Il découvre par la suite l’astrologie  sans doute lors d’une conférence d’André Barbault au CIA. Il est fasciné par ses livres et devient vite un adepte  de l’astropsychologie.

(YL : Lorsque le CIA  (Centre international d’Astrologie) lui propose de donner des  conférences, il choisit de parler sur les signes. Il commence par les  Poissons, continuant l’année suivante à rebours par le Verseau puis une année plus tard par le Capricorne. Le jour où il parle, le CIA fait salle comble  tant Jacques est un conférencier remarquable.

Quand le  CIA  crée en 1970 le  CEFA (Centre d’Enseignement et de Formation à l’Astrologie) il en est un membre fondateur avec Jean-Pierre Nicola,  Paul Colombet et Régine Ruet.
Mais, suite à un désaccord sur la conduite de l’association, il se sépare des autres membres fondateurs et crée l’ESAP (l’Ecole Supérieure d’Astrologie de Paris).

 

Peux-tu nous parler de son école dont tu as été un des premiers élèves.

A cette époque l’enseignement est sur 5 ans : il avait comme assistante Monique Kalinine qui donnait des cours sur l’astronomie et  certains complexes. .

1ère année : les bases

2ème année astro psychanalyse

3ème année astro-sexologie

4ème année astro-mythologie (peu de personnes y assistaient)

5ème année : astrologie traditionnelle : Morin de Villefranche

Le diplôme était décerné aux élèves qui avaient passé avec succès les examens et réussi leur mémoire.

Les cours étaient enregistrés, ce qui lui permettra plus tard de lancer des cours par correspondance.
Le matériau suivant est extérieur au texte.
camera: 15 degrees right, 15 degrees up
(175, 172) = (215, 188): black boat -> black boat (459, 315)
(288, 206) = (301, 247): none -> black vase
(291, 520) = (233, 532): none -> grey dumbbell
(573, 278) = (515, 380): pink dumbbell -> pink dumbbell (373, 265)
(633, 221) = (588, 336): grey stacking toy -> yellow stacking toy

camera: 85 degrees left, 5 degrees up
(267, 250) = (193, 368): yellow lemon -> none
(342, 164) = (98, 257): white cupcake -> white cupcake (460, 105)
Chaque mensualité était de 100€ je crois.

C’est plus qu’un enseignement astropsychologique. C’est un enseignement spirituel. Il aime les mystiques : Teilhard de Chardin, Thérèse d’Avila. Il pleure quand il raconte la vie de Sainte Thérèse de Lisieux.

Il a également créé Astrothéâtre où  il fait jouer à chacun le rôle le plus adapté à  la problématique de son thème.
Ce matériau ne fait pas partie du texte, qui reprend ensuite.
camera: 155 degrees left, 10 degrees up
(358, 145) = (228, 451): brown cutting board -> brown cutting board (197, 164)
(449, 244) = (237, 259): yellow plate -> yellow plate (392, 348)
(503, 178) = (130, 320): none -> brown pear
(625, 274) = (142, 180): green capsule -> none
A la fin de sa vie il détruit toutes ses cassettes et tous ses documents. Il interdit de dupliquer ses cassettes.

Jacques en voulait  à André Barbault de ne pas l’avoir soutenu lors de son conflit avec Jean-Pierre Nicola. Je suis heureux d’avoir réussi à convaincre Jacques de renouer avec André Barbault. La photo prise lors de la fête des 30 ans de la revue l’Astrologue en témoigne.

 

Ses Publications

L’univers des Poissons aux Editions traditionnelles

300 thèmes de notabilités

Le monde du Capricorne (probablement épuisé)

Les magies du Scorpion (probablement épuisé)

Il est le premier rédacteur en chef de la revue du CIA Trigone (7 numéros sous sa direction).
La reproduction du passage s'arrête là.